After the incredibly pleasant surprise I had in revisiting Urban Legend, it seemed like my duty to watch the rest of the series. Part 2: Final Cut is now streaming on Shudder, and boy oh boy does it justify that $4 a month price.

Quick Plot: At an unnamed, clearly Canadian film university, a batch of students are working hard on their final projects in the hopes of winning the all-important Hitchcock Award. Auteur Travis thinks he has a shot, with his competition being horror hack Tobey, legacy jerk Graham (JoSEPH Lawrence), and hard-working but uninspired Amy. 

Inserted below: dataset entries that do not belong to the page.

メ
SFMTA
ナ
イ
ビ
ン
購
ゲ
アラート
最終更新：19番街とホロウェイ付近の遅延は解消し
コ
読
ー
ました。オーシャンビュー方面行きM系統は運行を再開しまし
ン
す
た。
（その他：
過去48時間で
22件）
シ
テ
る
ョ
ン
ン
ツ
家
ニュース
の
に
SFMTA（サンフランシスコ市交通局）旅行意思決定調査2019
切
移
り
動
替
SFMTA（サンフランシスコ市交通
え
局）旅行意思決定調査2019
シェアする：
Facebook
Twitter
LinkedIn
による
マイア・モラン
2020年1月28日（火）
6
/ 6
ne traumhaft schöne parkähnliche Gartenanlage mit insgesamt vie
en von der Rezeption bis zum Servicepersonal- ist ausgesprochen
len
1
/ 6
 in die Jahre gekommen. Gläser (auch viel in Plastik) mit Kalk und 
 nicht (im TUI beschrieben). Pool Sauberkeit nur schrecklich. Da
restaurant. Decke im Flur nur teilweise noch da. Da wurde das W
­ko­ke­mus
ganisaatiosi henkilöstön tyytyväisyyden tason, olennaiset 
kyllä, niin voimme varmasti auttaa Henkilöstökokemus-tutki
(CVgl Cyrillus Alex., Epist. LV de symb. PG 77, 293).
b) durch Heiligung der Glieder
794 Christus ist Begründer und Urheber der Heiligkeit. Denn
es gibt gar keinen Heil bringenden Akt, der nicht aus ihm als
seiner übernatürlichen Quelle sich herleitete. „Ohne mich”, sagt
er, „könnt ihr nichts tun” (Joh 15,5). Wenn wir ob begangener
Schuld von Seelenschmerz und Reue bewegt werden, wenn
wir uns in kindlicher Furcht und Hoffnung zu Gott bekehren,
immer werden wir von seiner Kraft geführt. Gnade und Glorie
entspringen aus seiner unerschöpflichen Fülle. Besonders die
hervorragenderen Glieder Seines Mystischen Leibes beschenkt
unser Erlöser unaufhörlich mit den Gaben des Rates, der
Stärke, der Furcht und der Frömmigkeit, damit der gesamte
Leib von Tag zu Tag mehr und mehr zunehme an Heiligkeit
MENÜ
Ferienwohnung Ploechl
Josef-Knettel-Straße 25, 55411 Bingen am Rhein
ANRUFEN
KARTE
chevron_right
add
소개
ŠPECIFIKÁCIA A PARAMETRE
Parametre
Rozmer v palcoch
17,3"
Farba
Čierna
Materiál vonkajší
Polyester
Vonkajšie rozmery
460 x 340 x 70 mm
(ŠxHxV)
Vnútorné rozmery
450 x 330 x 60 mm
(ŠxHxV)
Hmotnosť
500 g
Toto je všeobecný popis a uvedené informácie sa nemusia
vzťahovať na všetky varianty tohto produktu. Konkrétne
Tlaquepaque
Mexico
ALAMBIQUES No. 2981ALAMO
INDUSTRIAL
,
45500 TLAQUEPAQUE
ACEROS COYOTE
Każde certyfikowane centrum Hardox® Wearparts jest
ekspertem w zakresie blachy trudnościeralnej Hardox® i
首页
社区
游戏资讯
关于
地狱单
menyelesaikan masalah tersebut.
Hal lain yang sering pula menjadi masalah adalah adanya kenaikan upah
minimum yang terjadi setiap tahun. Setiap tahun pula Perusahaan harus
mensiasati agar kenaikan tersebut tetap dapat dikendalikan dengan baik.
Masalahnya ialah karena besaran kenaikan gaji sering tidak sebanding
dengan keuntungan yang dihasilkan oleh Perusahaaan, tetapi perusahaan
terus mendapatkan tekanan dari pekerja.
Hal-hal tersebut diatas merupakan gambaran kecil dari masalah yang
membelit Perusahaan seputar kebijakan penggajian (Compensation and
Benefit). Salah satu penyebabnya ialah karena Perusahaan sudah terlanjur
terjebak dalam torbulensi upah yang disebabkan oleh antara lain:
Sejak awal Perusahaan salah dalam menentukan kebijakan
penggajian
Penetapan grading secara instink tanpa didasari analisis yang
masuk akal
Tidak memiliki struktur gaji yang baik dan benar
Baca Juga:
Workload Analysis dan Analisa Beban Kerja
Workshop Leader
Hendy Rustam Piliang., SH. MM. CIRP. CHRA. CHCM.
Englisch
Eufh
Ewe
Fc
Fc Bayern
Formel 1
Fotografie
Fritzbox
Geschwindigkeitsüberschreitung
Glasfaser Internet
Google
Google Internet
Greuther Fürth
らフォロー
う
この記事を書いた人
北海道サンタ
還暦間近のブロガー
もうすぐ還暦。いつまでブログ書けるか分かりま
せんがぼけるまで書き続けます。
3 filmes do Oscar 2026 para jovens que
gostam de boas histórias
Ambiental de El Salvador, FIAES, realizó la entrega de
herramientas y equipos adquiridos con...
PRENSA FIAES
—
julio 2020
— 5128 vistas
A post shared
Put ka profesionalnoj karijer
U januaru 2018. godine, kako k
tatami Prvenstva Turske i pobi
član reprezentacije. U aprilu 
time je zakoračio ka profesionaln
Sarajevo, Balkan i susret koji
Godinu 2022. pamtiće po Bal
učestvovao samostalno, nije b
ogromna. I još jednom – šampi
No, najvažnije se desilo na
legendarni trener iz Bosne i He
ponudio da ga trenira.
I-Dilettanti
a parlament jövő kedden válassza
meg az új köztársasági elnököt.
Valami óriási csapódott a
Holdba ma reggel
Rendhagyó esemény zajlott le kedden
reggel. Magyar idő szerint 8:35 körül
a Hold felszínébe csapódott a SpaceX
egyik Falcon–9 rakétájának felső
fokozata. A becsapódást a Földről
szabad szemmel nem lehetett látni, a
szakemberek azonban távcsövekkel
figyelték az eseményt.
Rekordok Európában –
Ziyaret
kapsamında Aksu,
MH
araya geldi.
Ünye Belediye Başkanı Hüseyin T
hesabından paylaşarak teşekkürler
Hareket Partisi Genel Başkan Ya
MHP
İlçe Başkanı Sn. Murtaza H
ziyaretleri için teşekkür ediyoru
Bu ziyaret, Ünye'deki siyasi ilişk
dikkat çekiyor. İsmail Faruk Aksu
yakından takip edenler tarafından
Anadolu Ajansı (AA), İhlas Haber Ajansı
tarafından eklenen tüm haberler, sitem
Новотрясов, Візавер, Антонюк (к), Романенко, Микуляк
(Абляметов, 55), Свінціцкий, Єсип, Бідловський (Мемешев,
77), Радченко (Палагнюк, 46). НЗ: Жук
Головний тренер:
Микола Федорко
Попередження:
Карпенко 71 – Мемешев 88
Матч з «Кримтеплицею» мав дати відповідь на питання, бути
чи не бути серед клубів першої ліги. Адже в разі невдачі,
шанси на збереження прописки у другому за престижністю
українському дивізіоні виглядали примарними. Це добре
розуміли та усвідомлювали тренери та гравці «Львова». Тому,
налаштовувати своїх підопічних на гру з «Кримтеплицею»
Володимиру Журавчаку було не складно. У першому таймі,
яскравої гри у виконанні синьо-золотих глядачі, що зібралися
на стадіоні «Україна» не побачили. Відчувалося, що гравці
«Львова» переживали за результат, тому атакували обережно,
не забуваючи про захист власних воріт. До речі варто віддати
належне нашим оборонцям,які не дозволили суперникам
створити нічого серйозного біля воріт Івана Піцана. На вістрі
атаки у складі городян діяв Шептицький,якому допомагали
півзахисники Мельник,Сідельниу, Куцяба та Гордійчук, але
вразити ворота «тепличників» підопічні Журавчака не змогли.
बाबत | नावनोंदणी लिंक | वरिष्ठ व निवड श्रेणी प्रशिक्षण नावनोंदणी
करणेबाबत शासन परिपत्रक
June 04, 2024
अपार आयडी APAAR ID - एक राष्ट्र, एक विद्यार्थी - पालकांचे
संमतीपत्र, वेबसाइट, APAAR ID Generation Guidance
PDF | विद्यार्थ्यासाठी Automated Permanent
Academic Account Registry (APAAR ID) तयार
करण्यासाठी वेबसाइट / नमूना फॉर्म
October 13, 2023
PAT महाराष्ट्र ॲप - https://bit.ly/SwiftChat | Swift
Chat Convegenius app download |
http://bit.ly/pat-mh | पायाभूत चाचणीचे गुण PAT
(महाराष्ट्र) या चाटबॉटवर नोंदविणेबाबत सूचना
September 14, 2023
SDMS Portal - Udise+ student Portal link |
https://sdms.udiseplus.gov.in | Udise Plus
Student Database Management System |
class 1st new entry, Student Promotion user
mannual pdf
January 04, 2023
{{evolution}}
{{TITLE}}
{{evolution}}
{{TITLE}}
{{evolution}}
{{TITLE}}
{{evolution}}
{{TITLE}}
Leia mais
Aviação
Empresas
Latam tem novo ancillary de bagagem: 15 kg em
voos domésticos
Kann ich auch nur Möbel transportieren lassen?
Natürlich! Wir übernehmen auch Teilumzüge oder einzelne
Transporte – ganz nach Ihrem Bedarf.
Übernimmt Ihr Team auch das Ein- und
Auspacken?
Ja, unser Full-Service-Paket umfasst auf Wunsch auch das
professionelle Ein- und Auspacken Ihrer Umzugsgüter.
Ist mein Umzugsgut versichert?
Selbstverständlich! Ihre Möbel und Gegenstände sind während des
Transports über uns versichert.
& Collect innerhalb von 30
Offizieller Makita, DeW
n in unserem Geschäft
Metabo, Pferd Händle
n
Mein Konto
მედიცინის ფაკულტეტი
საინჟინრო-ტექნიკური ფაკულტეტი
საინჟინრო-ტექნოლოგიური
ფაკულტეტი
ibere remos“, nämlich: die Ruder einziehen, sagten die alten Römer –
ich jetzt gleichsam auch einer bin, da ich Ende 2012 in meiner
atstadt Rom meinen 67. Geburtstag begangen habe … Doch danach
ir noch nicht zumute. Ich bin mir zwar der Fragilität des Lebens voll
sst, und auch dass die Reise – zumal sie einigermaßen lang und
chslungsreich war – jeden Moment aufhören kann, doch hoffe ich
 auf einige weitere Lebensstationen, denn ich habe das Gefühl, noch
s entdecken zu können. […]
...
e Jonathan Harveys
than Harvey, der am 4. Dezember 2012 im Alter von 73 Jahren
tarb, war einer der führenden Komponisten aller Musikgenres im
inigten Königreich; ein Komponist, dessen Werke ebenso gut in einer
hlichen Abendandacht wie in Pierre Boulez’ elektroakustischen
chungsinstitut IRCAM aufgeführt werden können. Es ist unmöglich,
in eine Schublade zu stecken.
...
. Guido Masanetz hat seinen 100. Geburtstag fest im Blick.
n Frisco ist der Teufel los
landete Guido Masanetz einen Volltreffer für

Amy's screenwriting block gets broken after a pleasant chat with a familiar face to Urban Legend fans: it's Reese! Loretta Divine is back in action, having been fired from Pendleton University for her refusal to comply with their coverup of 8 student deaths. 



Reese tells Amy all about her 1998 adventures, which prompts Amy to put together her own urban legend-inspired slasher. Coincidentally, just as her filming starts, Amy's pals start dying in elaborate style, though save for your basic kidney ice bath, the kills are more film-based than campfire tale.



Final Cut is based off a script by team Paul Harris Boardman and Scott Derrickson, who also delivered The Exorcism of Emily Rose and Hellraiser: Inferno. It's clearly of the Scream (or more specifically, Scream 2) ilk, focusing more on film references than the folktales of its predecessor. 


It's a switch that pays off just fine. Sure, there are winky moments of "let's talk about movies," but there are also plenty of visual references that go unchecked, letting film fams nod in appreciation without having everything explained to them as if they were in a film 101 class. Director John Ottoman is far better known for his work editing and scoring films (including, I say with a measured groan, a lot of Bryan Singer's work). This remains his only directorial gig, which is surprising because you know what? It's really fun.


We're still rounding out the '90s, a time where our lead's hip fashion involved a sweater tanktop over a long-sleeved tee and film students considered insulting George Lucas a cardinal sin. In the fine tradition of horror sequels, the film is loaded with before-they-were-famous 2000 faces, including Eva Mendes, Anthony Anderson, and Anson Mount. More importantly, the horror itself has a sense of humor.


Ottoman has a clear understanding of slasher fundamentals, staging some genuinely suspenseful sequences with a spirited wink. Films about film students can often feel obnoxiously self-aware, but Final Cut feels aware that, you know, films about film students can feel obnoxiously self-aware. I don't think Final Cut tries to act smarter than its slasher brethren. It seems to know it's far from the scariest or funniest of its ilk. It's a movie made to have fun with its concepts, and on that front, it works incredibly well. 



High Points
I'm a mark for a good horror sequence on a dark ride, and Final Cut makes outstanding use of this with an old timey miner-themed tunnel of love (with strong Pirates of Carribean overtones, no less)

Low Points
As someone who grew up on a hearty dose of late '80s/early '90s soap opera storylines, I love a good "twin that looks absolutely identical because it's just the same actor" trick, but considering how much fun Final Cut has with itself, it's weird that the Travis/Trevor character is so darn dull



Lessons Learned
Wasted in the only way to fly


I don't ever want to judge another woman's sexual details, but I feel like you're doing something wrong if your sexual fantasy dream involves you wearing unflattering granny panties

Never outright TELL the jaded 911 operator that you've awoken in a tub of ice cubes with a missing kidney. Just say, "I've lost a lot of blood" and let the paramedics take it from there


Rent/Bury/Buy
I had a blast with Urban Legends: Final Cut, from the opening rug pull to its campy coda. Onward to Bloody Mary!